# Honey Badger Ideas?



## Oldsguy350 (Jul 8, 2008)

I want to make a Honey Badger costume this year. Can't get enough of the youtube video by Randall. I would like to hear from ya'll any ideas on how I could pull this off.


----------



## Pumpkinprincess (Aug 8, 2007)

No idea, but love the concept!


----------



## the dogman (Jul 8, 2007)

Depends on how involved you want the costume to be.
You could stick with facepaint and a body suit or pants/shirt that are painted to look like a badger.
You could use painted pants and shirt with a furry vest and a face prosthetic and facepaint. Northfur FX has many animal prosthetics that could work well.
You could try to make or commission a full or partial fursuit that looks like a honey badger, that would be the most costly route, but if done right would have you looking like a giant badger. A full suit would be the most expensive and take a while to make so you would have to put in a commission now if you want it by Halloween. A partial suit would be less expensive and the time it would take depends on how extensive the suit is. A mask, gloves and tail shouldn't take more than a month to get made by a decent suit maker. The you could wear a regular shirt/pants with it, or shorts if you have legs and feet made.

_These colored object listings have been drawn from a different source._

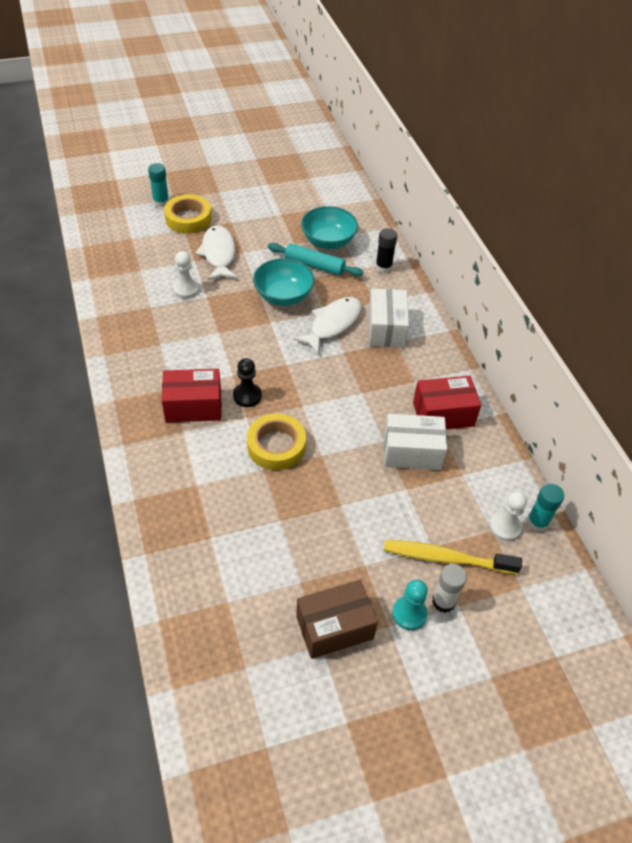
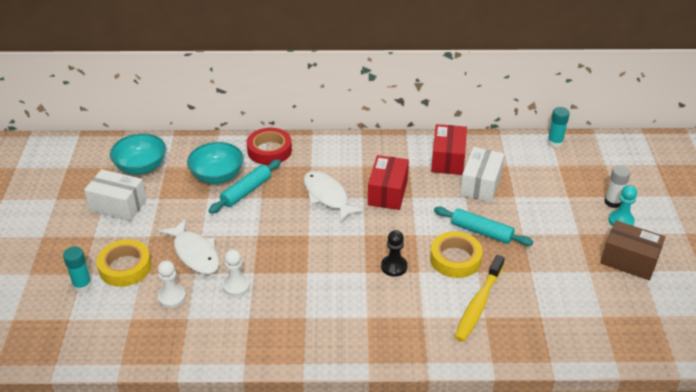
camera: 70 degrees left, 10 degrees down
(193, 406) = (395, 305): red box -> red box (387, 193)
(218, 254) = (195, 253): white fish -> white fish turned 135 degrees counterclockwise
(283, 296) = (277, 219): turquoise bowl -> turquoise bowl (141, 167)
(329, 464) = (481, 232): none -> turquoise rolling pin
(334, 627) = (629, 260): brown box -> brown box turned 60 degrees counterclockwise
(383, 267) = (269, 150): black glue stick -> red tape
(386, 329) = (345, 167): white box -> white box (118, 205)
(446, 558) = (578, 192): yellow toothbrush -> yellow toothbrush (478, 304)
(505, 527) = (556, 158): white pawn -> white pawn (172, 297)

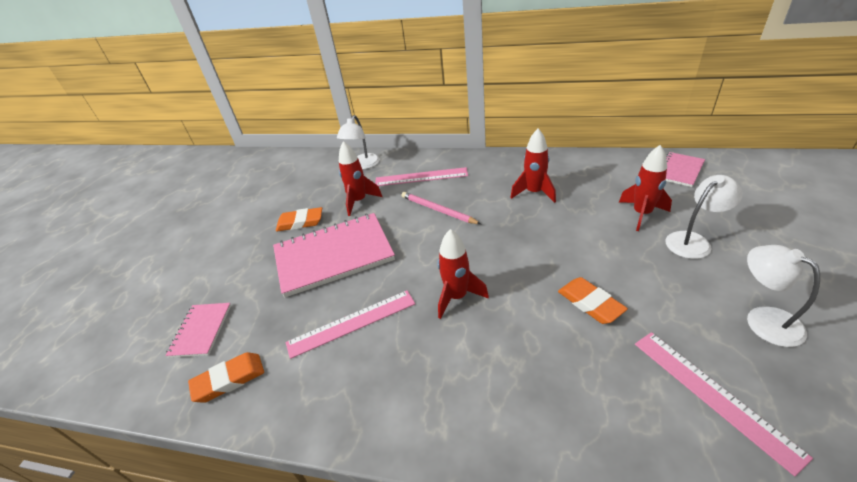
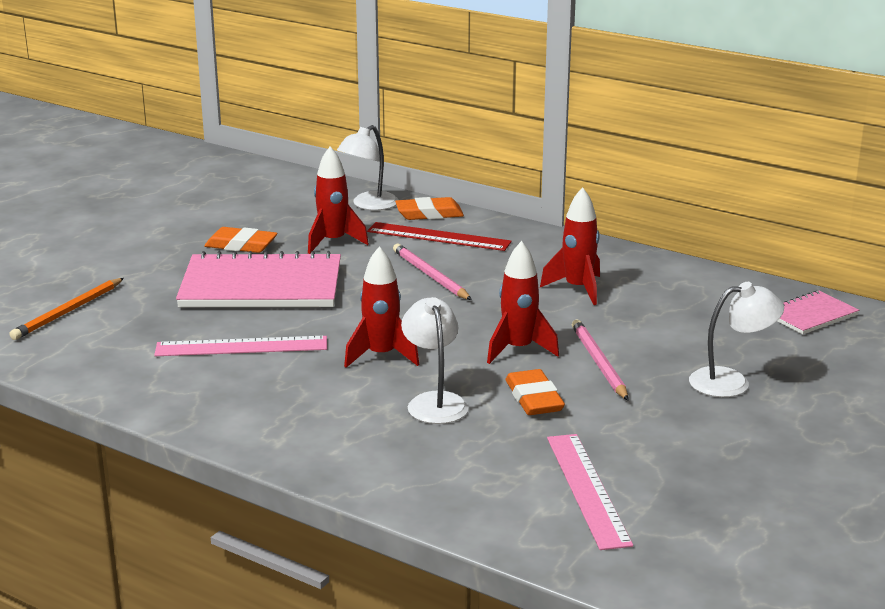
camera: 15 degrees right, 15 degrees down
(201, 330) = (68, 312): pink notebook -> orange pencil
(229, 379) = (80, 355): orange eraser -> orange eraser (429, 214)
(421, 177) = (438, 236): pink ruler -> red ruler
(601, 252) = (598, 363): none -> pink pencil
(641, 214) = (697, 343): red rocket -> red rocket (518, 350)
(763, 319) = (722, 458): white lamp -> white lamp (434, 402)

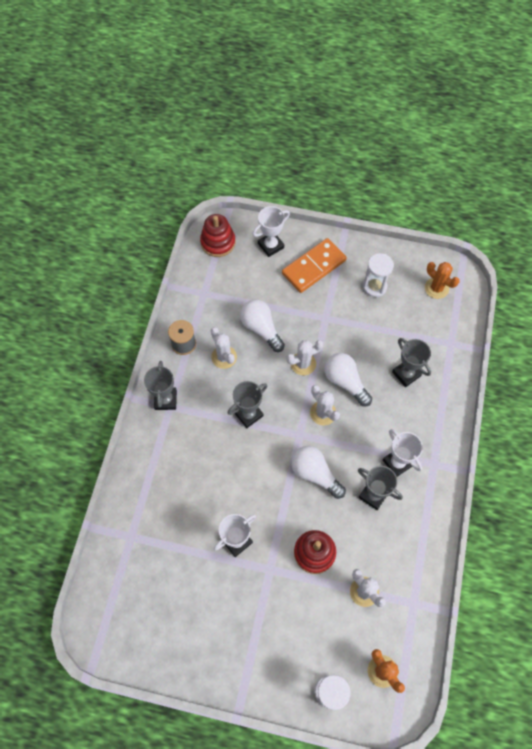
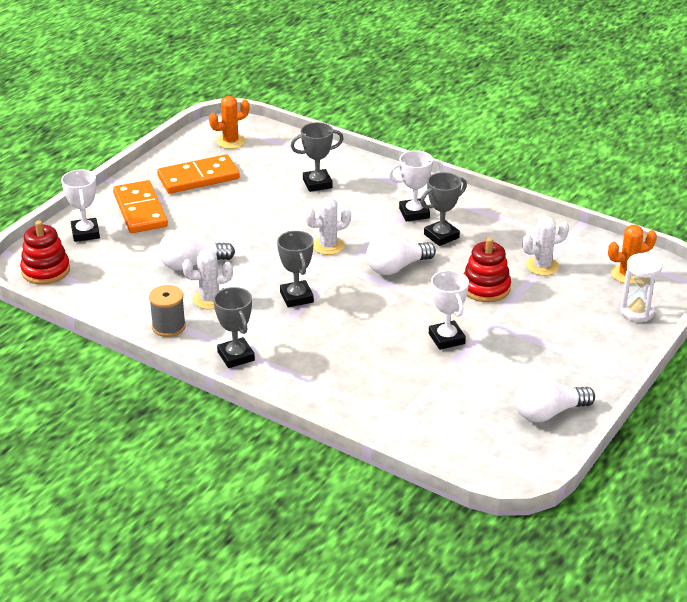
camera: 70 degrees left, 30 degrees down
(165, 400) = (236, 356): grey trophy -> grey trophy turned 45 degrees clockwise
(303, 364) = (259, 245): white cactus -> none
(345, 382) = (301, 223): white light bulb -> white light bulb (548, 413)
(374, 287) = (198, 177): white hourglass -> orange domino

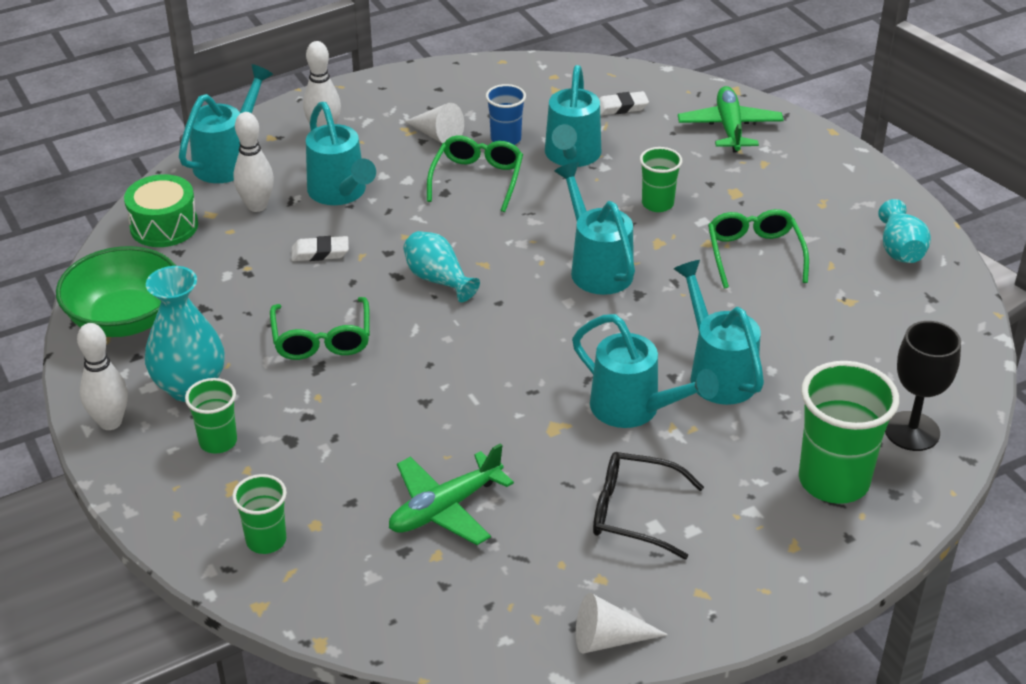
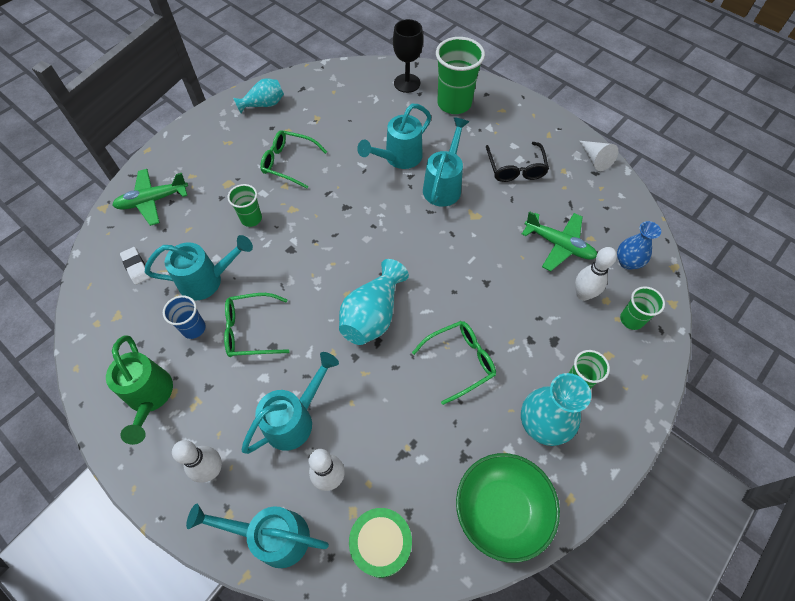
camera: 110 degrees left, 20 degrees up
(110, 422) = (600, 460): white bowling pin -> white bowling pin (583, 294)
(320, 253) = (371, 402): white eraser -> none
(365, 583) = (627, 262): none -> blue vase
(435, 103) = (150, 397): none -> green watering can
(437, 135) = (198, 378): white cone -> none
(438, 279) = (372, 315): turquoise vase -> turquoise vase, size x1.52
(597, 267) = (328, 233): turquoise watering can -> none
(754, 254) = (288, 163): green glasses -> green glasses turned 45 degrees clockwise

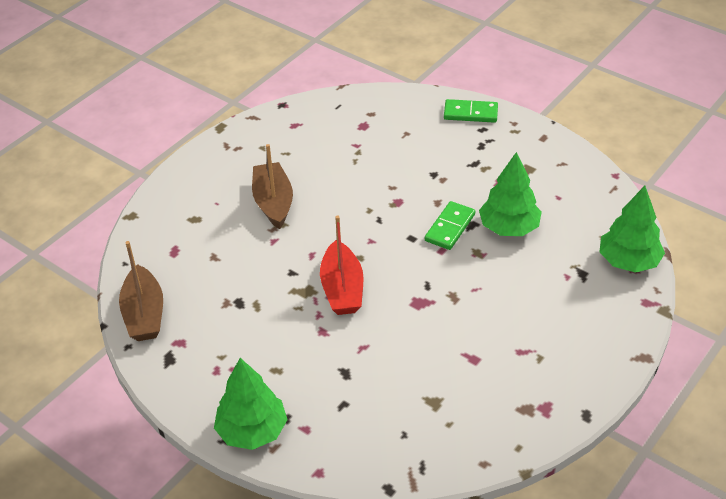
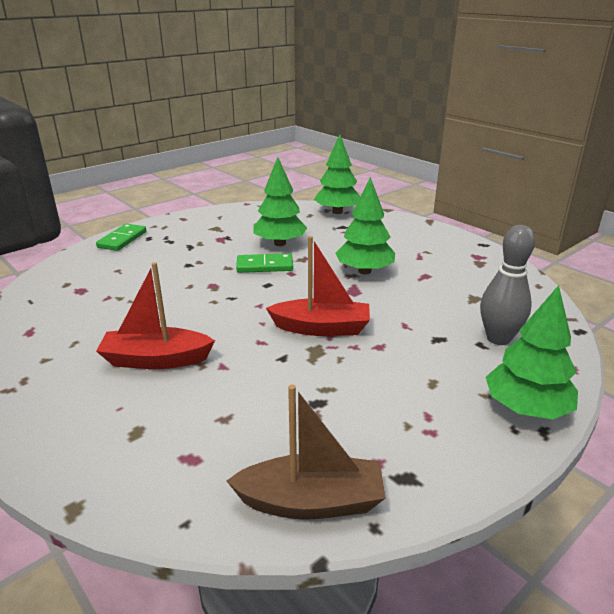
camera: 80 degrees left, 15 degrees down
(273, 202) = (156, 360): brown boat -> red boat
(356, 418) = (498, 338): none -> grey bowling pin
(450, 227) = (264, 266): green domino -> green domino turned 45 degrees counterclockwise
(466, 306) = (364, 271): none -> green tree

If you are looking to go the route of commissioning a fursuit, full or partial, I would recommend talking to Quarrezel or Sugar Poultry on Deviant Art. Quarrezel does very high quality realistic work, Sugar Poultry does more of a cartoony look, but can do realism. There are a few other artists on Deviant Art that would make quality suits.
If you are looking to DIY a fursuit, there are a lot of tutorials online that you can google, many in the furry livejournal communities, that are very helpful.


----------



## madame_mcspanky (Sep 21, 2010)

Here's an idea I found on Etsy. I think you could easily make something like this with a hoodie maybe instead of a full-body suit.


----------



## badgirl (May 4, 2008)

My son wanted to be a badger for Halloween last year so I started making the costume and then he decided he really wanted to be an armadillo????? But enough about my crazy kid. Costume can be super easy. Black sweatpants, and black sweatshirt hoodie from Walmart, piece of thick black felt cut into a proper tail shape and safety pinned on your rump, one or two white furry boas and some safety pins to attach from top of hoodie down the length of your tail. Add some black/white face makeup and go out and be a BADASS!


----------



## Oldsguy350 (Jul 8, 2008)

Northfur rocks. I'm going to get the large rodent appliance and paint it myself. The hoodies they sell have some ideas going on that will work. This is just a costume making fun of the video. I'm thinking a hoodie with black and white fur glued on, I want a "Honey Badger Don't Give a Sh*t" T-shirt and then I'm thinking cheap black sweats and a tail from Northfur. Thanks for the hookup with Northfur dogman, I think I've got it now. And Badgirl I really like the boa idea running down the back. 






the dogman said:


> Depends on how involved you want the costume to be.
> You could stick with facepaint and a body suit or pants/shirt that are painted to look like a badger.
> You could use painted pants and shirt with a furry vest and a face prosthetic and facepaint. Northfur FX has many animal prosthetics that could work well.
> You could try to make or commission a full or partial fursuit that looks like a honey badger, that would be the most costly route, but if done right would have you looking like a giant badger. A full suit would be the most expensive and take a while to make so you would have to put in a commission now if you want it by Halloween. A partial suit would be less expensive and the time it would take depends on how extensive the suit is. A mask, gloves and tail shouldn't take more than a month to get made by a decent suit maker. The you could wear a regular shirt/pants with it, or shorts if you have legs and feet made.
> ...


----------



## Halloweenie1 (Sep 28, 2008)

*What a great idea. I love that video!*

I found this Honey Badger hat on Etsy.















You could wear it with this tee, to tie it into the Randall video.* Have fun!*


----------



## Oldsguy350 (Jul 8, 2008)

Sweet. I love the hat. My daughter-in-law is a part time seamstress and I'm going to hit her up to make me one and this pic is exactly what I need to show her. THANKS! I just got a t-shirt in the mail last week that goes with it, tying it to the video. I can't get enough of it, I think he's hilarious. I'm thinking of taking some old sweat pants and sewing for on those and making a tail for it too. With the nose I got from Northfur it's gonna be great.




Halloweenie1 said:


> *What a great idea. I love that video!*
> 
> I found this Honey Badger hat on Etsy.
> 
> ...


----------



## Halloweenie1 (Sep 28, 2008)

Oldsguy350 said:


> Sweet. I love the hat. My daughter-in-law is a part time seamstress and I'm going to hit her up to make me one and this pic is exactly what I need to show her. THANKS! I just got a t-shirt in the mail last week that goes with it, tying it to the video. I can't get enough of it, I think he's hilarious. I'm thinking of taking some old sweat pants and sewing for on those and making a tail for it too. With the nose I got from Northfur it's gonna be great.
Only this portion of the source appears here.